“Uzbekistan: No Advancement,” concludes United States Labor Department
October 8, 2014
The U.S. Department of Labor reports forced labor and child labor remained entrenched in Uzbekistan’s cotton sector in 2013
(Washington) 8 October 2014: The U.S. Department of Labor concluded the Government of Uzbekistan maintained its system of forced labor of children and adults in the cotton sector, in its report 2013 Findings on the Worst Forms of Child Labor, released yesterday.
“Forced labor cotton production takes a heavy toll on Uzbek children,” saidUmida Niyazova, Director, Uzbek-German Forum for Human Rights. “Not only were older children mobilized en masse in 2013, but teachers and other public-sector workers were as well. As a result, children not sent to pick cotton had school canceled or sat in over-crowded classrooms in which a language teacher may be teaching science.”
In its chapter on Uzbekistan in 2013, the Labor Department report emphasizes the government’s complicity in systematic forced and child labor and recommends reforming the quota system to eradicate forced child labor. It notes that despite the presence of ILO observers, the Uzbek government mobilized children to pick cotton to meet government-mandated quotas during the 2013 cotton harvest. While acknowledging the efforts to keep children under age 15 out of the cotton fields, the Labor Department also cites U.S. Embassy and NGO reports that children as young as 10 picked cotton. The report raises concerns around the Uzbek government’s control of information, which prevents comprehensive monitoring, and the impacts of forced labor on children’s right to education. On the ILO monitoring mission during the 2013 cotton harvest, the Labor Department report observes that monitoring teams included government representatives, reported significant absenteeism in high schools, and may have underestimated the number of children picking cotton.

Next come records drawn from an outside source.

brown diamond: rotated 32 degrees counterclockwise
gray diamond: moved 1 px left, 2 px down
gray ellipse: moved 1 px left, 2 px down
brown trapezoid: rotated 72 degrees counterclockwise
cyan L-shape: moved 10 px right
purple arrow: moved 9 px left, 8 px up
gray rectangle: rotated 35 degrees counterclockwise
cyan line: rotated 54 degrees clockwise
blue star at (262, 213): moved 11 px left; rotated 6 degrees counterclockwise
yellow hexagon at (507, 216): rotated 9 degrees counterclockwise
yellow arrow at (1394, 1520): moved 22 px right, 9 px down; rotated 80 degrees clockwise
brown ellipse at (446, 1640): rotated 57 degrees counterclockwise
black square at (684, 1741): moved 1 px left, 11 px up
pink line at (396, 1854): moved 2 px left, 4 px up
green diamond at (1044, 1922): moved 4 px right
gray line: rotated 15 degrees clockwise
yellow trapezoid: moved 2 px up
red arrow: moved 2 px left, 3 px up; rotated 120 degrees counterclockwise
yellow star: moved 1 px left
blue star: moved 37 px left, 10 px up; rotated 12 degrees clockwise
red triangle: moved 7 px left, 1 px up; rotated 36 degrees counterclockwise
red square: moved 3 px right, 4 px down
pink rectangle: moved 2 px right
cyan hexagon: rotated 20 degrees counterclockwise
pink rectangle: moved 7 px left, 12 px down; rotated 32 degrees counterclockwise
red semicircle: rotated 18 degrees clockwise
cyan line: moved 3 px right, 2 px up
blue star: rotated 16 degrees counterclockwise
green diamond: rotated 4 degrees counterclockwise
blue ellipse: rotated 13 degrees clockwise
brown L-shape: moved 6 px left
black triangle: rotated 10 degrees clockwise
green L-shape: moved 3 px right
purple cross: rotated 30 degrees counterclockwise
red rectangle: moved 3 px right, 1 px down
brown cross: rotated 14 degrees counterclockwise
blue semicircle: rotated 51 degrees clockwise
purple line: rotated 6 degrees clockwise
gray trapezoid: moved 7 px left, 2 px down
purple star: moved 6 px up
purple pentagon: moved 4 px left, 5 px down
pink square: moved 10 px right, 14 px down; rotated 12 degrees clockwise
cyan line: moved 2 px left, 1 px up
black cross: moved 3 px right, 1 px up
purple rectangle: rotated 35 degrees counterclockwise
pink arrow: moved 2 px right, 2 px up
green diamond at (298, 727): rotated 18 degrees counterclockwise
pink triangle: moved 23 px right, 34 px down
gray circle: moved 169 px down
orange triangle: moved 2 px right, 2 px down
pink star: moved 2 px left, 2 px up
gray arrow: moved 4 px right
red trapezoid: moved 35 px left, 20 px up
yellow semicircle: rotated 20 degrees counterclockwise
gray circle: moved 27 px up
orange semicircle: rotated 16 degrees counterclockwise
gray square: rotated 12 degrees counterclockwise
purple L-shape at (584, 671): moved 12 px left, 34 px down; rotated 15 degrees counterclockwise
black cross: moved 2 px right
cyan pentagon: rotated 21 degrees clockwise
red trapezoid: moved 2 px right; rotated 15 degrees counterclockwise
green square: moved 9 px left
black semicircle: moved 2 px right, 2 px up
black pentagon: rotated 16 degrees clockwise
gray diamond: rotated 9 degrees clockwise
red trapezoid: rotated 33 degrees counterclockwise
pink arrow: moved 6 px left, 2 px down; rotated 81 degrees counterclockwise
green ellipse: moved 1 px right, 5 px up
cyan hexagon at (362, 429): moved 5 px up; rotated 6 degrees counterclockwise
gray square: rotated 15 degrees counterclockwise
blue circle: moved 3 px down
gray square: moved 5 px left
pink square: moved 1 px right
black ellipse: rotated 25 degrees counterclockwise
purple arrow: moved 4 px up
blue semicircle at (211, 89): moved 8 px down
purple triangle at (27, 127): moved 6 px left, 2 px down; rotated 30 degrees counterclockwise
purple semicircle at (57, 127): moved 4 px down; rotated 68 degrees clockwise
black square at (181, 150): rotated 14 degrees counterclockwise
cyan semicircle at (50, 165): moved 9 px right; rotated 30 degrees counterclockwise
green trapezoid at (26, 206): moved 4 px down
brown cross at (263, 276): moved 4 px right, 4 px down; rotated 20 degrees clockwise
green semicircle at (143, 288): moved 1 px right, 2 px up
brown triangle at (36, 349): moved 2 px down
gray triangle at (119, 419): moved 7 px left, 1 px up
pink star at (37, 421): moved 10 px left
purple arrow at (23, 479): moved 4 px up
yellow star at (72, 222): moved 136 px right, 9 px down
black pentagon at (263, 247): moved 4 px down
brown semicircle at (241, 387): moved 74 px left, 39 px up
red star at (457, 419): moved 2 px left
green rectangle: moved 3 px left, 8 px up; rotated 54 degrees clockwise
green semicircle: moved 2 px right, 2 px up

The Labor Department publishes the Findings on the Worst Forms of Child Labor report annually, to inform the U.S. government whether countries are fulfilling commitments to eliminate the worst forms of child labor in order to be eligible for trade preferences.
The timing of the report release corresponds with the middle of the 2014 cotton harvest. The Uzbek government has continued to use its forced labor system of cotton production this year. The government continues to implement policies that subject farmers to forced labor, including the imposition of quotas and punishing farmers who do not fulfill them. Still in the position of working as government forced laborers, farmers are unable to hire field workers, so the government has continued its policy of mobilizing the forced labor of citizens. Its decision to prohibit the use of child labor has increased the burden on 18-year old college students, university students, public- and private-sector workers nationwide. It has also created a tension among local authorities, whose jobs depend on fulfilling quotas designated for their region and district. Now halfway through the harvest, authorities are using the same coercion to mobilize cotton pickers that has characterized all previous harvests in independent Uzbekistan, and the pressure to fulfill quotas has already trumped the ban on child labor in some cases.